Customers consider insurers as among the top preferred providers for physical and financial wellness advice, according to the World Life and Health Insurance Report, published by Capgemini and Qorus. However, most insurers do not focus on engaging with customers and educating them on how to adopt and consistently use wellness solutions.
Wellness-as-a-service offers a model for life and health insurers seeking to keep up with evolving consumer needs, the report said. The report provides insights into customer preferences and strategies for insurers to provide wellness-as-a-service in individual and group lines.
As life expectancy increases and challenges like demographic trends, the retirement savings gap, medical inflation and a shortfall of healthcare workers grow, wellness is at the forefront of customers’ minds. The report found that 69% and 67% of customers are interested in physical and financial wellness, respectively, while 37% and 24% of policyholders rate insurers as their top potential partners for physical and financial wellness, respectively.
The report found that 83% of customers are looking for on-demand customer services, 78% for ongoing physical and financial guidance, and 74% for hyper-personalised value-added services and rewards. However, only 8% of insurers have established effective wellness-centric value propositions and built the capabilities necessary to sustain them.

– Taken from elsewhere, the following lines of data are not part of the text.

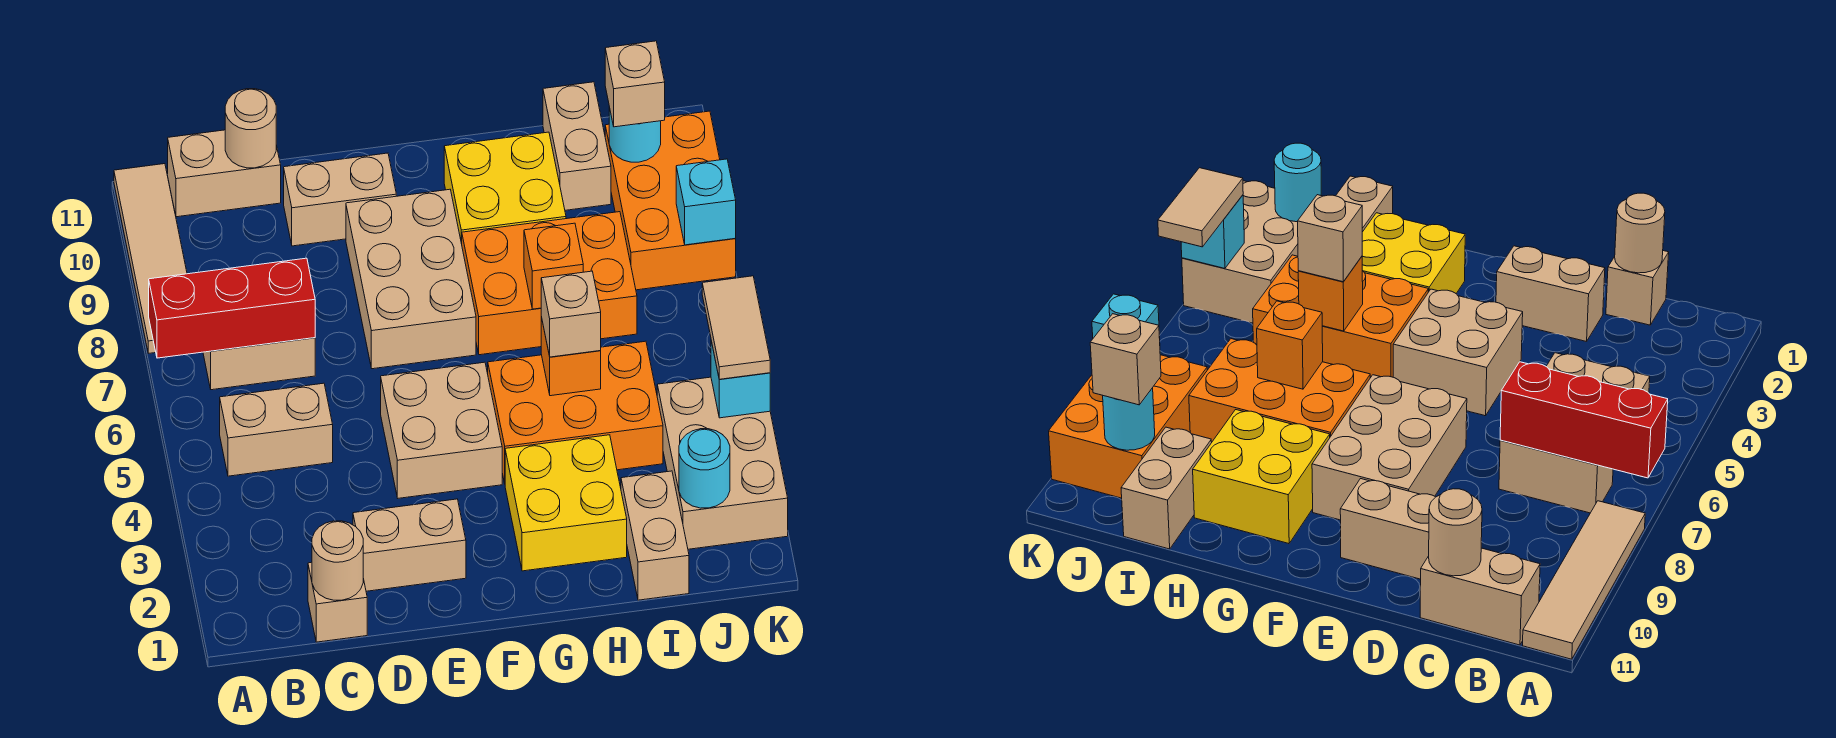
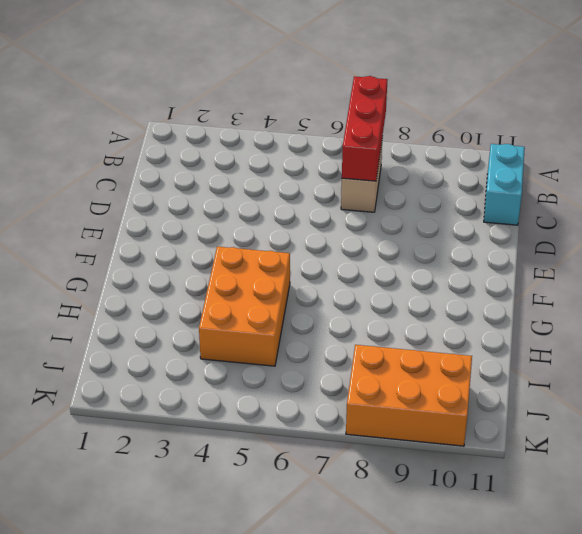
cyan brick B11:C11 level 1 -> tan brick B11:C11 level 1
none -> tan tile A8:A11 level 1
none -> tan brick B5:C5 level 1
none -> tan brick C1 level 1

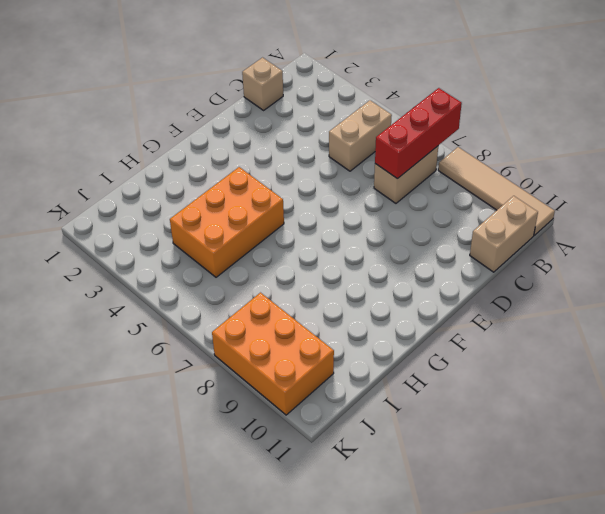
none -> tan brick D2:E2 level 1
none -> tan brick D10:E10 level 1
none -> tan brick E4:F5 level 1

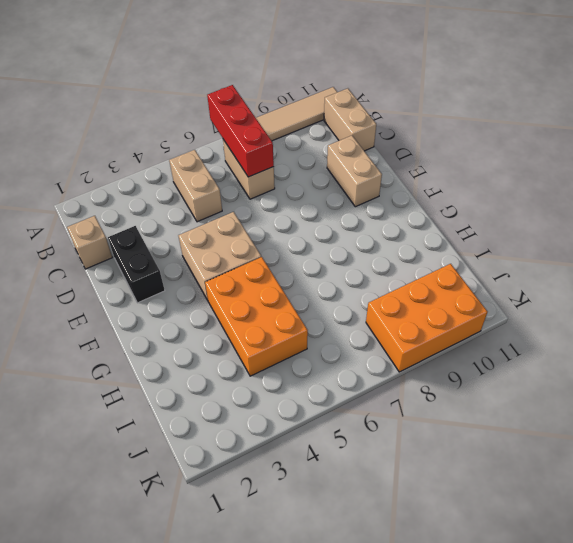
black brick D2:E2 level 1 -> tan brick D2:E2 level 1
none -> tan brick E7:F9 level 1
none -> yellow brick G2:H3 level 1
none -> orange brick G7:I8 level 1

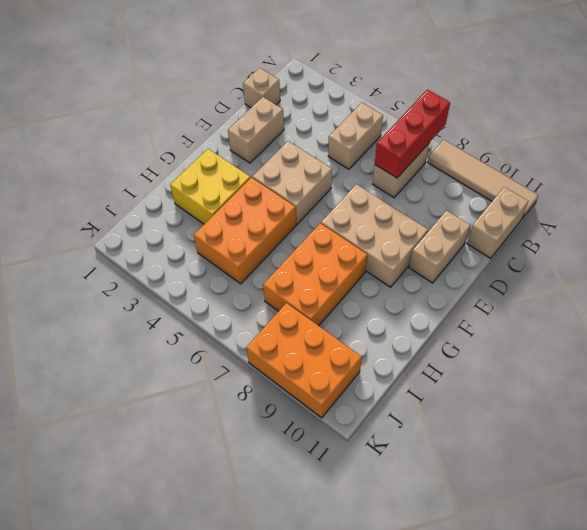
none -> yellow brick G9:H10 level 1
none -> tan brick I1:I2 level 1
none -> tan brick I10:I11 level 1

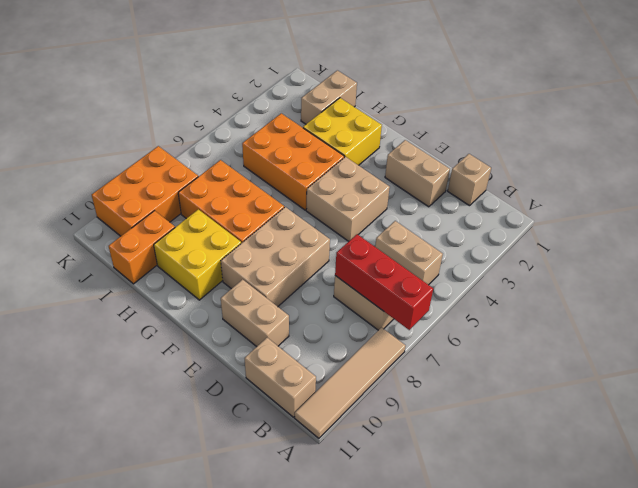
orange brick I10:I11 level 1 -> tan brick I10:I11 level 1
none -> tan brick J2:K4 level 1
none -> tan round brick C1 level 2
none -> tan round brick C11 level 2

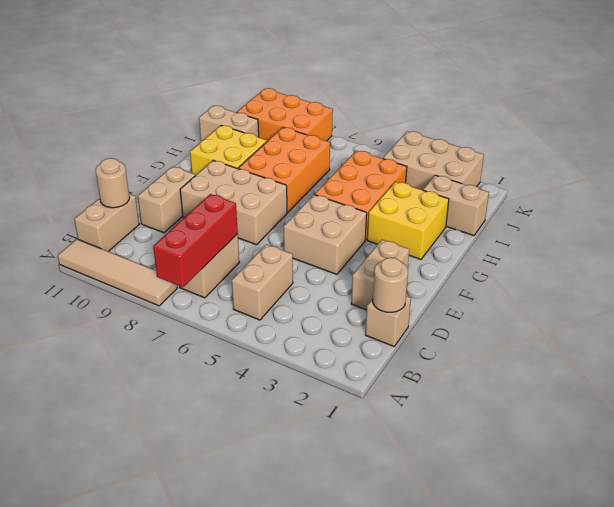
none -> orange brick H5 level 2
none -> orange brick H7 level 2
none -> cyan round brick J2 level 2

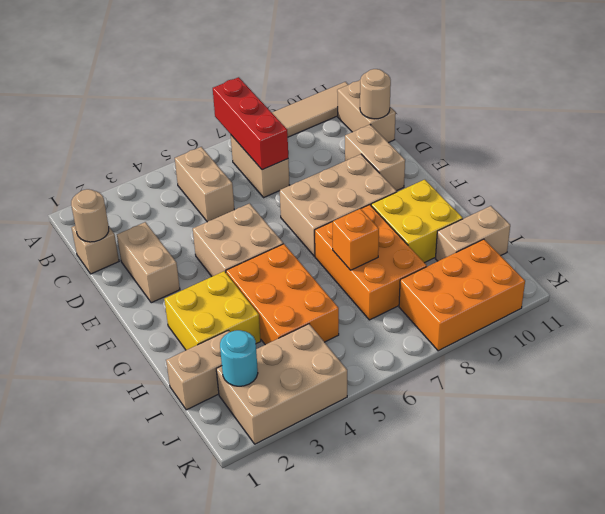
none -> orange brick H5 level 2
none -> cyan round brick J10 level 2
none -> cyan brick K4 level 2

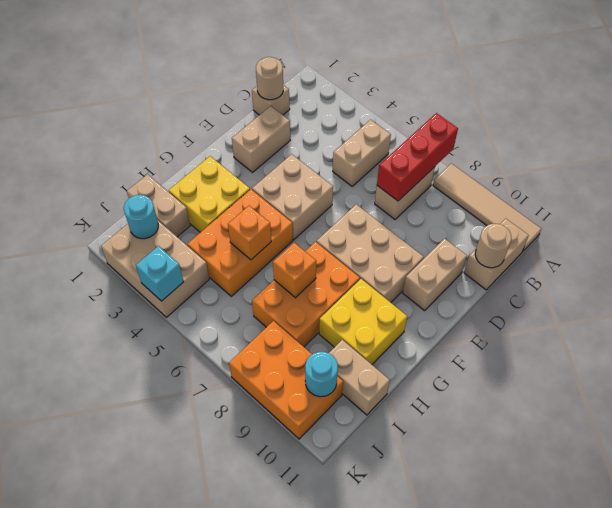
none -> cyan brick K8 level 2
none -> tan brick H5 level 3
none -> tan brick J10 level 3

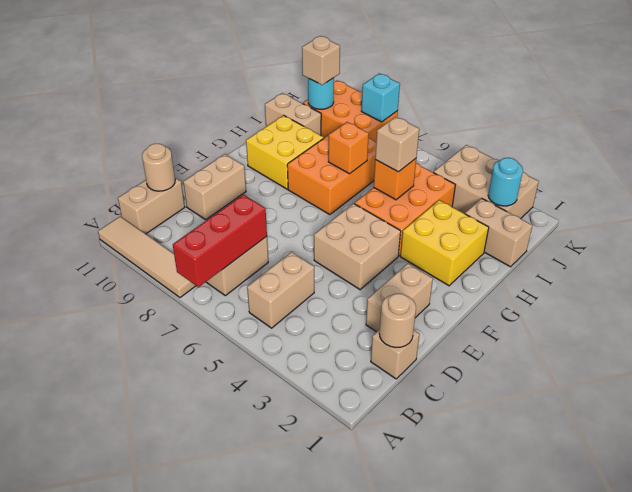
none -> tan brick E7:F9 level 1
none -> cyan brick K4 level 2
none -> tan tile K4:K5 level 3

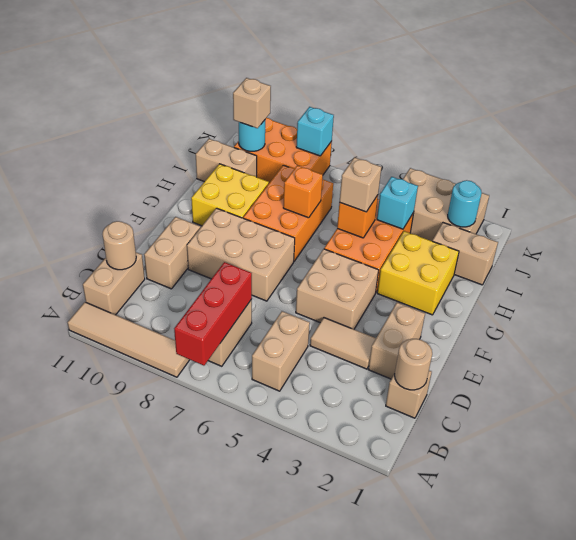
tan tile D3:D4 level 1 -> tan tile K4:K5 level 3
cyan brick I4 level 2 -> cyan brick K4 level 2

The report found that insurtechs are ahead of traditional insurers in the key capabilities for hyper-personalisation, specifically artificial intelligence/machine learning (28% of insurtechs vs. 14% of insurers) and cloud (44% of insurtechs vs. 19% of insurers). Insurtechs and traditional insurers are largely aligned on product innovation. However, only 43% of insurers are effectively co-creating or innovating with strategic or ecosystem partners.
“The last two years prove that wellness needs to be a priority, and insurers need to understand how to effectively deliver wellness services,” said Samantha Chow, global life annuity and health insurance sector leader at Capgemini. “This report demonstrates the need for insurers to transform and focus on hyper-personalised services that meet individual needs of customers. This means moving to a data-driven ‘wellness-as-a-service’ model with the technological innovation that prioritises the customer. This, in turn, will enable deeper engagement and help insurers reach out to customers as and when they need it most.”

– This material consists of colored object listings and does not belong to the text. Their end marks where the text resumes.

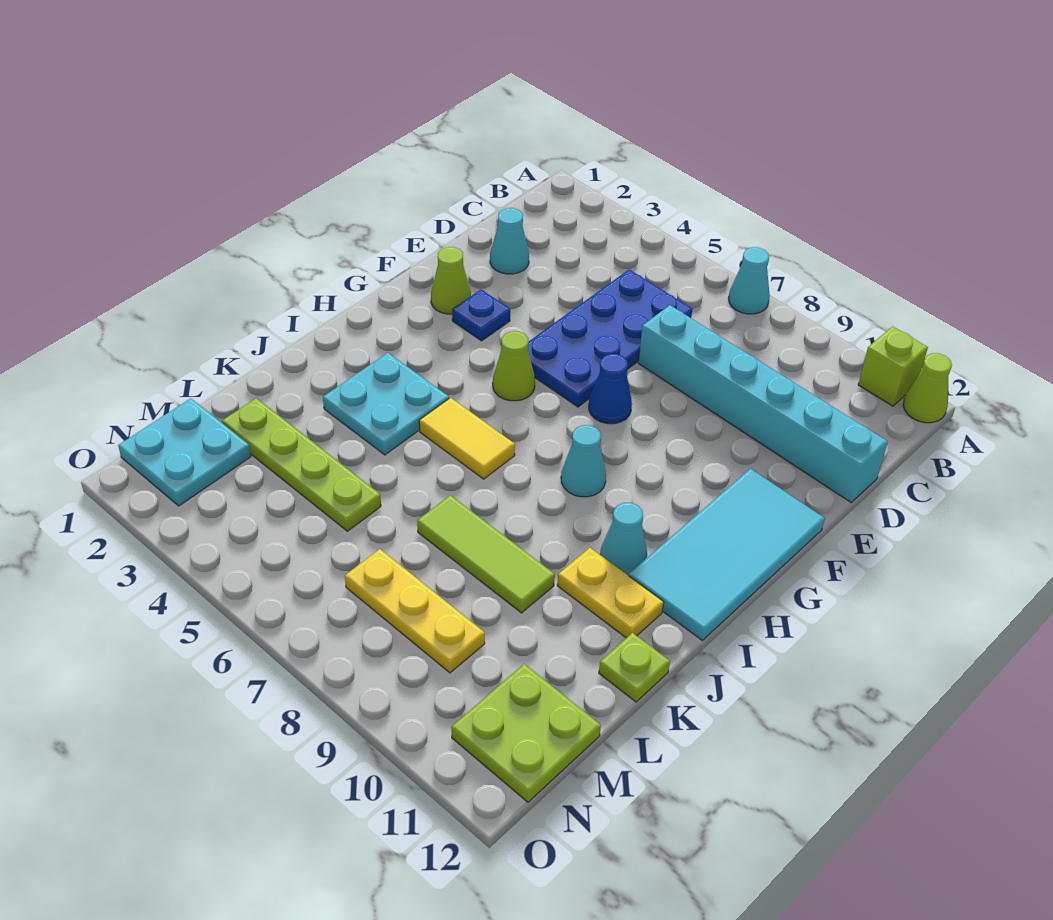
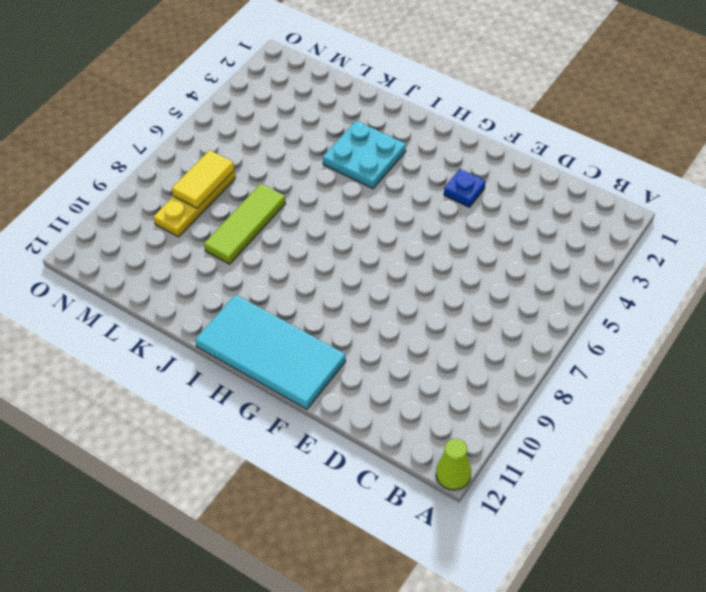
yellow tile M7:M8 level 2 -> yellow tile I5:I6 level 1
none -> cyan cone A7 level 1
none -> lime brick A11 level 1
none -> blue plate C5:F6 level 1

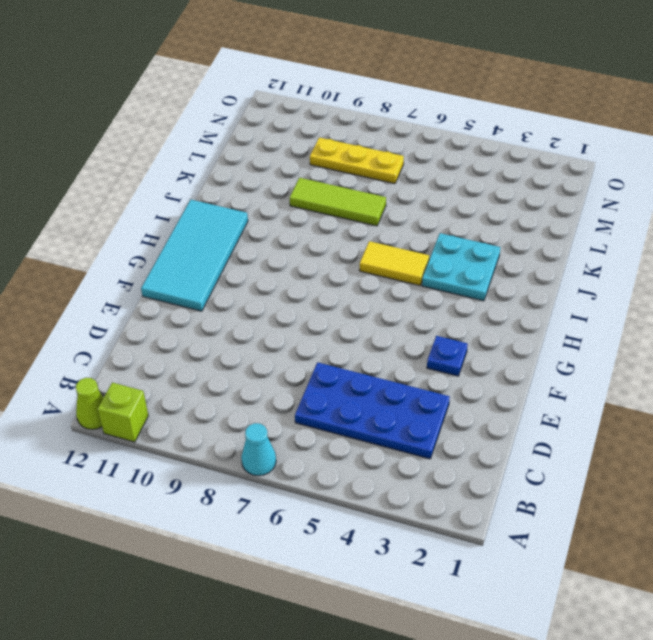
blue plate C3:D6 level 1 -> blue plate C5:F6 level 1
none -> cyan cone D2 level 1
none -> cyan brick D7:D12 level 1
none -> lime cone F2 level 1

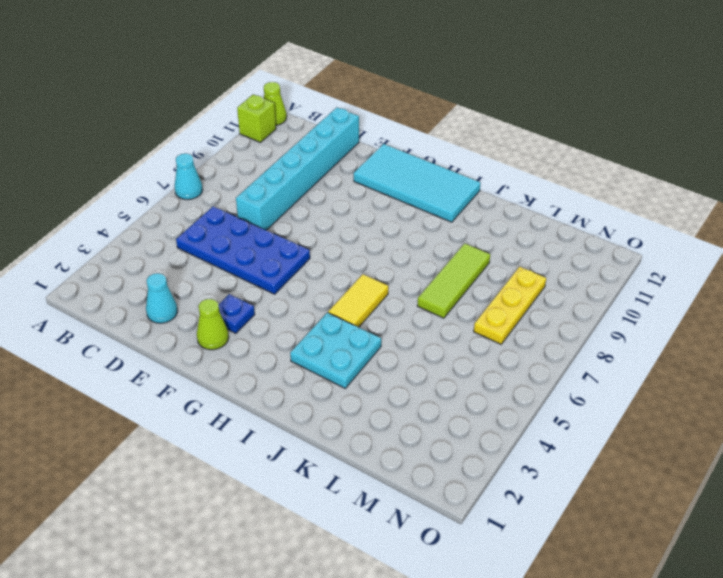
none -> blue cone F7 level 1
none -> lime cone G5 level 1
none -> cyan cone H8 level 1

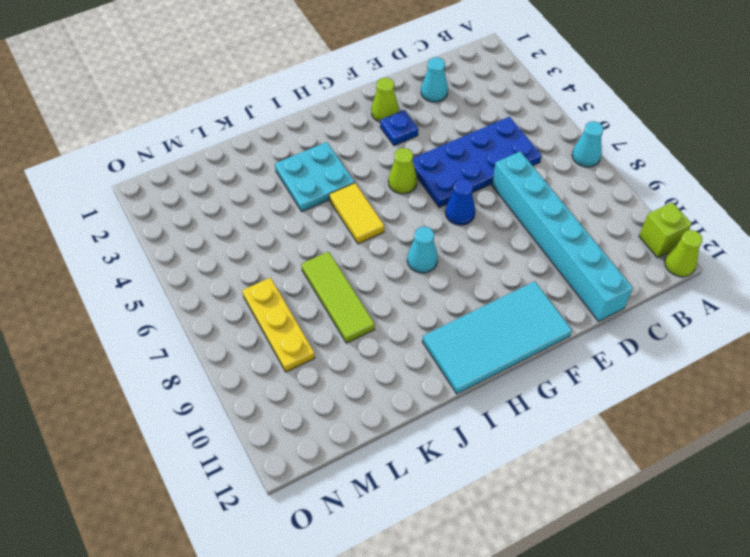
none -> cyan cone I10 level 1
none -> yellow plate J10:J11 level 1
none -> lime plate K12 level 1

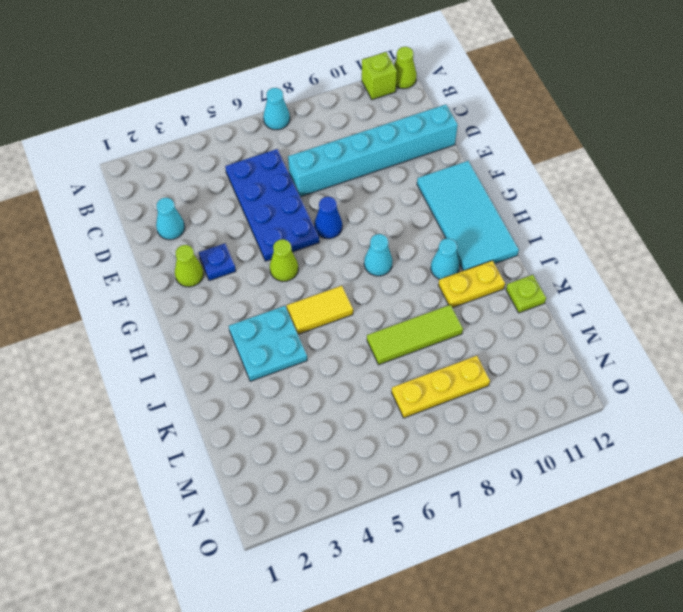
none -> lime plate L2:L5 level 1
none -> cyan plate M1:N2 level 1
none -> lime plate M11:N12 level 1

The report said that in order to meet new customer expectations about physical and financial wellness, insurers should focus on three priorities:
- Insurers can help policyholders rebuild their physical wellness by accessing emergency and regular medical care, and their financial wellness by meeting current financial needs
- Insurers can support policyholders to prevent future physical wellness issues by ensuring adherence to medical prescriptions, physical therapy protocols or routine wellness visits. They can prevent financial challenges by helping customers prepare for unexpected expenses or educating them about income protection products
- Insurers can help policyholders improve physical wellness through ongoing health and life advice, and financial wellness by providing better financial planning options, opportunities and education
“Over the past few years, we have seen our insurer partners innovate and evolve to a prevention mindset for the benefit of all parties,” said John Berry, CEO of Qorus. “Indeed, customers engage better with insurers who genuinely care about their wellbeing. Insurers and governmental organisations see the benefits from shorter recovery times, and health issues that have been prevented, facilitated by the technological advances that allow better follow-up and support for all.”